Could you copy out every entry below, swapping each "#ESSBCN2030" for "#ESSBCN2035" and keeping everything else the same?

————————

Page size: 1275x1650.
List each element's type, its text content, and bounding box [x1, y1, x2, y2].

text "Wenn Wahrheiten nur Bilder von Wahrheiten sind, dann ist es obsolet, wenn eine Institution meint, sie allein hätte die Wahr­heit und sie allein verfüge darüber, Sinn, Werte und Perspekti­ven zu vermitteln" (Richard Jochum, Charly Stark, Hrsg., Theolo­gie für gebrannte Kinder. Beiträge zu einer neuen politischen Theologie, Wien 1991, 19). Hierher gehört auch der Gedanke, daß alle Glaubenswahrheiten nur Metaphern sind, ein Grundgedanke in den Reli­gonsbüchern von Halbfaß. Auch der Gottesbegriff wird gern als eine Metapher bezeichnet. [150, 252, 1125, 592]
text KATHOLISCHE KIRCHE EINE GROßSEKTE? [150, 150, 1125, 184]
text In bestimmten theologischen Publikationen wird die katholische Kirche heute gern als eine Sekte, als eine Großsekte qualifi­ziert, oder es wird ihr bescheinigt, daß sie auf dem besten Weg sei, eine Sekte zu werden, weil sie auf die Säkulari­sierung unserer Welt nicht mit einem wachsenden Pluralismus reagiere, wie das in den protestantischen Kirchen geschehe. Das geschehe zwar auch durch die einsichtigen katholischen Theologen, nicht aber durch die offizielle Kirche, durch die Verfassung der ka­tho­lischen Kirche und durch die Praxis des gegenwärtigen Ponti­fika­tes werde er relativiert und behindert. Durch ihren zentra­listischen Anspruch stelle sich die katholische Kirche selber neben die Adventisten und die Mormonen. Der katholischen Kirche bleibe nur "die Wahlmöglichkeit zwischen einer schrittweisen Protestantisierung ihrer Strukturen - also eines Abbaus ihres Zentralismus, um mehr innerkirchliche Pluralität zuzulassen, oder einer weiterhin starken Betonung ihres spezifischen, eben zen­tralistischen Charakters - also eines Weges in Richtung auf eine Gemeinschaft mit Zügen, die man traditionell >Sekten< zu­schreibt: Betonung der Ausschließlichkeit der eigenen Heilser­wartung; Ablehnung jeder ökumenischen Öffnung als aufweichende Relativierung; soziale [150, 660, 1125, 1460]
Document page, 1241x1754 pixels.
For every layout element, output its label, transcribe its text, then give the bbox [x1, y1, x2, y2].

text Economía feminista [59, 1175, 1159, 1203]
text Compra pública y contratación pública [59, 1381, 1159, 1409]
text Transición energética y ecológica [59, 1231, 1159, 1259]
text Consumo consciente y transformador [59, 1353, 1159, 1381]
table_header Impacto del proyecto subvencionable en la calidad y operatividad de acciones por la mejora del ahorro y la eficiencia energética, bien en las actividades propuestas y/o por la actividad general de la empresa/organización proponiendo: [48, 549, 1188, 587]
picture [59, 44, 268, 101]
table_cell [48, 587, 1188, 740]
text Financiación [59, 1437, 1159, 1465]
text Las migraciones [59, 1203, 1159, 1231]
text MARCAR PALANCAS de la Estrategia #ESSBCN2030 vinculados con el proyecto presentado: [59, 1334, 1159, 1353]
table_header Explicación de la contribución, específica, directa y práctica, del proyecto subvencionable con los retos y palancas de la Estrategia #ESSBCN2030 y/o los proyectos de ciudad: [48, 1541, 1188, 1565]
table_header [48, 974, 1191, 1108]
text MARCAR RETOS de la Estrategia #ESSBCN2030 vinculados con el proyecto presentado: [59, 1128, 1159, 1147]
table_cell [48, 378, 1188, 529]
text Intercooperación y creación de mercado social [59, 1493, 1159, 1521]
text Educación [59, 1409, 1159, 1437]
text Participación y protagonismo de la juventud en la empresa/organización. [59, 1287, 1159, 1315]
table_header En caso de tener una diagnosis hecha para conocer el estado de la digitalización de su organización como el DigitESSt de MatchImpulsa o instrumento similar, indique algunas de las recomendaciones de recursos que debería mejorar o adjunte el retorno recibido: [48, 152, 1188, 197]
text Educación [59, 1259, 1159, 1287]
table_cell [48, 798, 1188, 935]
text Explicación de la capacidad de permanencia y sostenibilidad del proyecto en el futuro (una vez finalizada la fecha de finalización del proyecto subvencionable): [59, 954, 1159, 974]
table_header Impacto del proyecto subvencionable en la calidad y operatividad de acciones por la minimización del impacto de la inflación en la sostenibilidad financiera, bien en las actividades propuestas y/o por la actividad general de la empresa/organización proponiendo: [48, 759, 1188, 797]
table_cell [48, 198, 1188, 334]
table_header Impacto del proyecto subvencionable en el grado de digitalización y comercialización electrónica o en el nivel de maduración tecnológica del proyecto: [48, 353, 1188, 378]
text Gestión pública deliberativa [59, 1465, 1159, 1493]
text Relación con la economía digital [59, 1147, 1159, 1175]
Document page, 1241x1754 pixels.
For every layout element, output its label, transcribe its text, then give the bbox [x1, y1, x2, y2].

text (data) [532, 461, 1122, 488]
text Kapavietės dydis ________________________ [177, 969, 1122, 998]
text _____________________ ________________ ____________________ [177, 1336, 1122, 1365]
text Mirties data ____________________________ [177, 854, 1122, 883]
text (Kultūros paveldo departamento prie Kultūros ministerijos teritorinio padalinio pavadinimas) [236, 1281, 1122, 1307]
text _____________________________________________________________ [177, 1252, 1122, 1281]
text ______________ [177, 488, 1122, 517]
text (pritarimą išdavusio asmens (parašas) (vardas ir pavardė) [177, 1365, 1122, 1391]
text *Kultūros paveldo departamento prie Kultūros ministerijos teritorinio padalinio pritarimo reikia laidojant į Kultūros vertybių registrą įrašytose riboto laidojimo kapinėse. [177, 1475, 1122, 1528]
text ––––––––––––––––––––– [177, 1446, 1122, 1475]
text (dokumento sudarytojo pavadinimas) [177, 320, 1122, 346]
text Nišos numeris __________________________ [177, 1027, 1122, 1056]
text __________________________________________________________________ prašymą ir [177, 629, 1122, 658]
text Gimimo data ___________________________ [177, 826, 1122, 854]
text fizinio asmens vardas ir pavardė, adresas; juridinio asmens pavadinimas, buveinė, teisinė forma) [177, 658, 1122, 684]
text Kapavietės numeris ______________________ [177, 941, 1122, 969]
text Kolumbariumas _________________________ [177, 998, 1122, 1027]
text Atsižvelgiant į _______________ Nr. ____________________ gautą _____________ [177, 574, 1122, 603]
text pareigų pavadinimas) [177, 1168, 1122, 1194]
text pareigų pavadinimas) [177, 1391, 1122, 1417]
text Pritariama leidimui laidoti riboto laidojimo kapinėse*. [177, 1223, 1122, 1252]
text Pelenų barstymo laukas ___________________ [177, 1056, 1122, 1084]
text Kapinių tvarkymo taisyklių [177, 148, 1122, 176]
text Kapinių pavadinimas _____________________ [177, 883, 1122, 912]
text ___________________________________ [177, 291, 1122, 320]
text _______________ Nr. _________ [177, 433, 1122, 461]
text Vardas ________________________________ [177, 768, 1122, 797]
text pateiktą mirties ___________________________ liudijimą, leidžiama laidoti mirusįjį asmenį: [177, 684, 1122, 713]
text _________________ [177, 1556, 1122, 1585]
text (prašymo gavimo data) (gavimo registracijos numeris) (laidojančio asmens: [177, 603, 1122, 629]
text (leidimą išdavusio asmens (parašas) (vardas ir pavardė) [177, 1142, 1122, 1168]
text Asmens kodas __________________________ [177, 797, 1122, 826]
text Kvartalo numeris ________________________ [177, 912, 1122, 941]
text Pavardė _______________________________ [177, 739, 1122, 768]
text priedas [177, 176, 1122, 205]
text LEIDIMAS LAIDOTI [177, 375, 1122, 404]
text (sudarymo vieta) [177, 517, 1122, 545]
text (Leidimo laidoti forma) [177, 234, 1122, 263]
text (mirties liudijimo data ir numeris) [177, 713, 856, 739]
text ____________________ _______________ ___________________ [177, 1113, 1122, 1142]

————————

> [Finished task]
Page size: 1275x1650.
List each element's type, its text content, and bounding box [x1, y1, x2, y2].

text "Wenn Wahrheiten nur Bilder von Wahrheiten sind, dann ist es obsolet, wenn eine Institution meint, sie allein hätte die Wahr­heit und sie allein verfüge darüber, Sinn, Werte und Perspekti­ven zu vermitteln" (Richard Jochum, Charly Stark, Hrsg., Theolo­gie für gebrannte Kinder. Beiträge zu einer neuen politischen Theologie, Wien 1991, 19). Hierher gehört auch der Gedanke, daß alle Glaubenswahrheiten nur Metaphern sind, ein Grundgedanke in den Reli­gonsbüchern von Halbfaß. Auch der Gottesbegriff wird gern als eine Metapher bezeichnet. [150, 252, 1125, 592]
text KATHOLISCHE KIRCHE EINE GROßSEKTE? [150, 150, 1125, 184]
text In bestimmten theologischen Publikationen wird die katholische Kirche heute gern als eine Sekte, als eine Großsekte qualifi­ziert, oder es wird ihr bescheinigt, daß sie auf dem besten Weg sei, eine Sekte zu werden, weil sie auf die Säkulari­sierung unserer Welt nicht mit einem wachsenden Pluralismus reagiere, wie das in den protestantischen Kirchen geschehe. Das geschehe zwar auch durch die einsichtigen katholischen Theologen, nicht aber durch die offizielle Kirche, durch die Verfassung der ka­tho­lischen Kirche und durch die Praxis des gegenwärtigen Ponti­fika­tes werde er relativiert und behindert. Durch ihren zentra­listischen Anspruch stelle sich die katholische Kirche selber neben die Adventisten und die Mormonen. Der katholischen Kirche bleibe nur "die Wahlmöglichkeit zwischen einer schrittweisen Protestantisierung ihrer Strukturen - also eines Abbaus ihres Zentralismus, um mehr innerkirchliche Pluralität zuzulassen, oder einer weiterhin starken Betonung ihres spezifischen, eben zen­tralistischen Charakters - also eines Weges in Richtung auf eine Gemeinschaft mit Zügen, die man traditionell >Sekten< zu­schreibt: Betonung der Ausschließlichkeit der eigenen Heilser­wartung; Ablehnung jeder ökumenischen Öffnung als aufweichende Relativierung; soziale [150, 660, 1125, 1460]
Document page, 1241x1754 pixels.
For every layout element, output its label, transcribe its text, then give the bbox [x1, y1, x2, y2].

text Economía feminista [59, 1175, 1159, 1203]
text Compra pública y contratación pública [59, 1381, 1159, 1409]
text Transición energética y ecológica [59, 1231, 1159, 1259]
text Consumo consciente y transformador [59, 1353, 1159, 1381]
table_header Impacto del proyecto subvencionable en la calidad y operatividad de acciones por la mejora del ahorro y la eficiencia energética, bien en las actividades propuestas y/o por la actividad general de la empresa/organización proponiendo: [48, 549, 1188, 587]
picture [59, 44, 268, 101]
table_cell [48, 587, 1188, 740]
text Financiación [59, 1437, 1159, 1465]
text Las migraciones [59, 1203, 1159, 1231]
text MARCAR PALANCAS de la Estrategia #ESSBCN2035 vinculados con el proyecto presentado: [59, 1334, 1159, 1353]
table_header Explicación de la contribución, específica, directa y práctica, del proyecto subvencionable con los retos y palancas de la Estrategia #ESSBCN2035 y/o los proyectos de ciudad: [48, 1541, 1188, 1565]
table_header [48, 974, 1191, 1108]
text MARCAR RETOS de la Estrategia #ESSBCN2035 vinculados con el proyecto presentado: [59, 1128, 1159, 1147]
table_cell [48, 378, 1188, 529]
text Intercooperación y creación de mercado social [59, 1493, 1159, 1521]
text Educación [59, 1409, 1159, 1437]
text Participación y protagonismo de la juventud en la empresa/organización. [59, 1287, 1159, 1315]
table_header En caso de tener una diagnosis hecha para conocer el estado de la digitalización de su organización como el DigitESSt de MatchImpulsa o instrumento similar, indique algunas de las recomendaciones de recursos que debería mejorar o adjunte el retorno recibido: [48, 152, 1188, 197]
text Educación [59, 1259, 1159, 1287]
table_cell [48, 798, 1188, 935]
text Explicación de la capacidad de permanencia y sostenibilidad del proyecto en el futuro (una vez finalizada la fecha de finalización del proyecto subvencionable): [59, 954, 1159, 974]
table_header Impacto del proyecto subvencionable en la calidad y operatividad de acciones por la minimización del impacto de la inflación en la sostenibilidad financiera, bien en las actividades propuestas y/o por la actividad general de la empresa/organización proponiendo: [48, 759, 1188, 797]
table_cell [48, 198, 1188, 334]
table_header Impacto del proyecto subvencionable en el grado de digitalización y comercialización electrónica o en el nivel de maduración tecnológica del proyecto: [48, 353, 1188, 378]
text Gestión pública deliberativa [59, 1465, 1159, 1493]
text Relación con la economía digital [59, 1147, 1159, 1175]
Document page, 1241x1754 pixels.
For every layout element, output its label, transcribe its text, then give the bbox [x1, y1, x2, y2].

text (data) [532, 461, 1122, 488]
text Kapavietės dydis ________________________ [177, 969, 1122, 998]
text _____________________ ________________ ____________________ [177, 1336, 1122, 1365]
text Mirties data ____________________________ [177, 854, 1122, 883]
text (Kultūros paveldo departamento prie Kultūros ministerijos teritorinio padalinio pavadinimas) [236, 1281, 1122, 1307]
text _____________________________________________________________ [177, 1252, 1122, 1281]
text ______________ [177, 488, 1122, 517]
text (pritarimą išdavusio asmens (parašas) (vardas ir pavardė) [177, 1365, 1122, 1391]
text *Kultūros paveldo departamento prie Kultūros ministerijos teritorinio padalinio pritarimo reikia laidojant į Kultūros vertybių registrą įrašytose riboto laidojimo kapinėse. [177, 1475, 1122, 1528]
text ––––––––––––––––––––– [177, 1446, 1122, 1475]
text (dokumento sudarytojo pavadinimas) [177, 320, 1122, 346]
text Nišos numeris __________________________ [177, 1027, 1122, 1056]
text __________________________________________________________________ prašymą ir [177, 629, 1122, 658]
text Gimimo data ___________________________ [177, 826, 1122, 854]
text fizinio asmens vardas ir pavardė, adresas; juridinio asmens pavadinimas, buveinė, teisinė forma) [177, 658, 1122, 684]
text Kapavietės numeris ______________________ [177, 941, 1122, 969]
text Kolumbariumas _________________________ [177, 998, 1122, 1027]
text Atsižvelgiant į _______________ Nr. ____________________ gautą _____________ [177, 574, 1122, 603]
text pareigų pavadinimas) [177, 1168, 1122, 1194]
text pareigų pavadinimas) [177, 1391, 1122, 1417]
text Pritariama leidimui laidoti riboto laidojimo kapinėse*. [177, 1223, 1122, 1252]
text Pelenų barstymo laukas ___________________ [177, 1056, 1122, 1084]
text Kapinių tvarkymo taisyklių [177, 148, 1122, 176]
text Kapinių pavadinimas _____________________ [177, 883, 1122, 912]
text ___________________________________ [177, 291, 1122, 320]
text _______________ Nr. _________ [177, 433, 1122, 461]
text Vardas ________________________________ [177, 768, 1122, 797]
text pateiktą mirties ___________________________ liudijimą, leidžiama laidoti mirusįjį asmenį: [177, 684, 1122, 713]
text _________________ [177, 1556, 1122, 1585]
text (prašymo gavimo data) (gavimo registracijos numeris) (laidojančio asmens: [177, 603, 1122, 629]
text (leidimą išdavusio asmens (parašas) (vardas ir pavardė) [177, 1142, 1122, 1168]
text Asmens kodas __________________________ [177, 797, 1122, 826]
text Kvartalo numeris ________________________ [177, 912, 1122, 941]
text Pavardė _______________________________ [177, 739, 1122, 768]
text priedas [177, 176, 1122, 205]
text LEIDIMAS LAIDOTI [177, 375, 1122, 404]
text (sudarymo vieta) [177, 517, 1122, 545]
text (Leidimo laidoti forma) [177, 234, 1122, 263]
text (mirties liudijimo data ir numeris) [177, 713, 856, 739]
text ____________________ _______________ ___________________ [177, 1113, 1122, 1142]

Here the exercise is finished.